Mallory tried to help her launch the glider, but the filmy craft took off within its own length. Pedalling swiftly, she propelled it into the air, climbing over the chromium rockets of the theme park. The glider circled the hotel, then levelled its long, tapering wings and set off for the empty beaches of the north.

Restless without her, the tiger began to wrestle with the truck tyre suspended from the ceiling of its cage. For a moment Mallory was tempted to unlock the door and join it. Avoiding the cheetahs chained to the diving board, he entered the empty hotel and took the staircase to the roof. From the ladder of the elevator house he watched the glider moving towards the space centre.

Alan Shepley — the first man to be murdered in space. All too well Mallory remembered the young pilot of the Shuttle, one of the last astronauts to be launched from Cape Kennedy before the curtain came down on the space age. A former Apollo pilot, Shepley had been a dedicated but likable young man, as ambitious as the other astronauts and yet curiously na•ve.

Mallory, like everyone else, had much preferred him to the Shuttle’s co-pilot, a research physicist who was then the token civilian among the astronauts. Mallory remembered how he had instinctively disliked Hinton on their first meeting at the medical centre. But from the start he had been fascinated by the man’s awkwardness and irritability. In its closing days, the space programme had begun to attract people who were slightly unbalanced, and he recognised that Hinton belonged to this second generation of astronauts, mavericks with complex motives of their own, quite unlike the disciplined service pilots who had furnished the Mercury and Apollo flight-crews. Hinton had the intense and obsessive temperament of a Cortez, Pizarro or Drake, the hot blood and cold heart. It was Hinton who had exposed for the first time so many of the latent conundrums at the heart of the space programme, those psychological dimensions that had been ignored from its start and subsequently revealed, too late, in the crack-ups of the early astronauts, their slides into mysticism and melancholia.

‘The best astronauts never dream,’ Russell Schweickart had once remarked. Not only did Hinton dream, he had torn the whole fabric of time and space, cracked the hour-glass from which time was running.
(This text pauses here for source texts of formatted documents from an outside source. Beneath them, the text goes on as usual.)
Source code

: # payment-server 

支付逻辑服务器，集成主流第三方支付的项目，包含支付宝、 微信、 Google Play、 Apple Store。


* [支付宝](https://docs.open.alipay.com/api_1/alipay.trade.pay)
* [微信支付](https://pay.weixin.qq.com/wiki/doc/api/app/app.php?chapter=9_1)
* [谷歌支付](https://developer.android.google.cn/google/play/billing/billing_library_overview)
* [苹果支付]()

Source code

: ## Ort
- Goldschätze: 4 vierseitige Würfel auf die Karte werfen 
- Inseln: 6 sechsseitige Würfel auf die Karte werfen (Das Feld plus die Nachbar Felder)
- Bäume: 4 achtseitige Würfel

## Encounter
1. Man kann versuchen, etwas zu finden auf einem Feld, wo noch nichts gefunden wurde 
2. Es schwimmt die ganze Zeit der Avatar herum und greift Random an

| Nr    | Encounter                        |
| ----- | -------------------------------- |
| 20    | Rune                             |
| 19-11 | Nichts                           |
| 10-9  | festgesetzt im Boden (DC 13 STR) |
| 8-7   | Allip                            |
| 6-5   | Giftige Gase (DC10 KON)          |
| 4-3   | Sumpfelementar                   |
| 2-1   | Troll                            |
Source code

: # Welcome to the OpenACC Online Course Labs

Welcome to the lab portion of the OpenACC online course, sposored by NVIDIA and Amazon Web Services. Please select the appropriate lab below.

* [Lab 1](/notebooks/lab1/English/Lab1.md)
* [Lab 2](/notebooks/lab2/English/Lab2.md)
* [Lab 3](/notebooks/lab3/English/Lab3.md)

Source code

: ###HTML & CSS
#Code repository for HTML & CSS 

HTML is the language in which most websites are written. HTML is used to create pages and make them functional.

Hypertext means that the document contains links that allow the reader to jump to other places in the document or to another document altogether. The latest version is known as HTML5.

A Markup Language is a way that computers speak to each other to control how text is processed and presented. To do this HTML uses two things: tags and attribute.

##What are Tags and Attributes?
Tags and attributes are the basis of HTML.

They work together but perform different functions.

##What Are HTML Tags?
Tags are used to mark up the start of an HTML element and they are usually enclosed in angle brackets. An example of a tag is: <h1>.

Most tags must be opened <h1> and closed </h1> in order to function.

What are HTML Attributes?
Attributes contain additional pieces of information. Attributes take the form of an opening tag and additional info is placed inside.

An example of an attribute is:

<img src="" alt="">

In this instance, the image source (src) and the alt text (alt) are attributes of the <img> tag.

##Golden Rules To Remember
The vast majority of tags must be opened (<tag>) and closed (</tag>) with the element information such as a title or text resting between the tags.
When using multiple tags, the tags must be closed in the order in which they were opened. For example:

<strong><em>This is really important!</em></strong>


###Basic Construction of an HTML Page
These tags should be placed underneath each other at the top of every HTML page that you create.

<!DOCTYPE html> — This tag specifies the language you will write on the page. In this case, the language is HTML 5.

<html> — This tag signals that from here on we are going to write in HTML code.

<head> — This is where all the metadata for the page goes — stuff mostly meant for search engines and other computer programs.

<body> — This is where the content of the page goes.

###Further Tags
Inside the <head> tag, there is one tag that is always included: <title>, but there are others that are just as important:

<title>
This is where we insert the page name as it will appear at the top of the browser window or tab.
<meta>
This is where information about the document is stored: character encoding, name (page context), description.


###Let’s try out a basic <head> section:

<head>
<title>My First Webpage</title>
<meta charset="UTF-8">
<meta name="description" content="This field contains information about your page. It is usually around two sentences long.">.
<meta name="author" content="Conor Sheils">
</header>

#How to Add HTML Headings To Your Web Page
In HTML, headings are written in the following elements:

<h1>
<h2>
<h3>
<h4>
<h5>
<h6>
Mallory was aware of his own complicity, he had been chiefly responsible for putting Shepley and Hinton together, guessing that the repressed and earnest Shepley might provide the trigger for a metaphysical experiment of a special sort.

At all events, Shepley’s death had been the first murder in space, a crisis that Mallory had both stage-managed and unconsciously welcomed. The murder of the astronaut and the public unease that followed had marked the end of the space age, an awareness that man had committed an evolutionary crime by travelling into space, that he was tampering with the elements of his own consciousness. The fracture of that fragile continuum erected by the human psyche through millions of years had soon shown itself, in the confused sense of time displayed by the inhabitants of the towns near the space centre. Cape Kennedy and the whole of Florida itself became a poisoned land to be forever avoided like the nuclear testing grounds of Nevada and Utah.

Yet, perhaps, instead of going mad in space, Hinton had been the first man to ‘go sane’. During his trial he pleaded his innocence and then refused to defend himself, viewing the international media circus with a stoicism that at times seemed bizarre. That silence had unnerved everyone — how could Hinton believe himself innocent of a murder (he had locked Shepley into the docking module, vented his air supply and then cast him loose in his coffin, keeping up a matter-of-fact commentary the whole while) committed in full view of a thousand million television witnesses?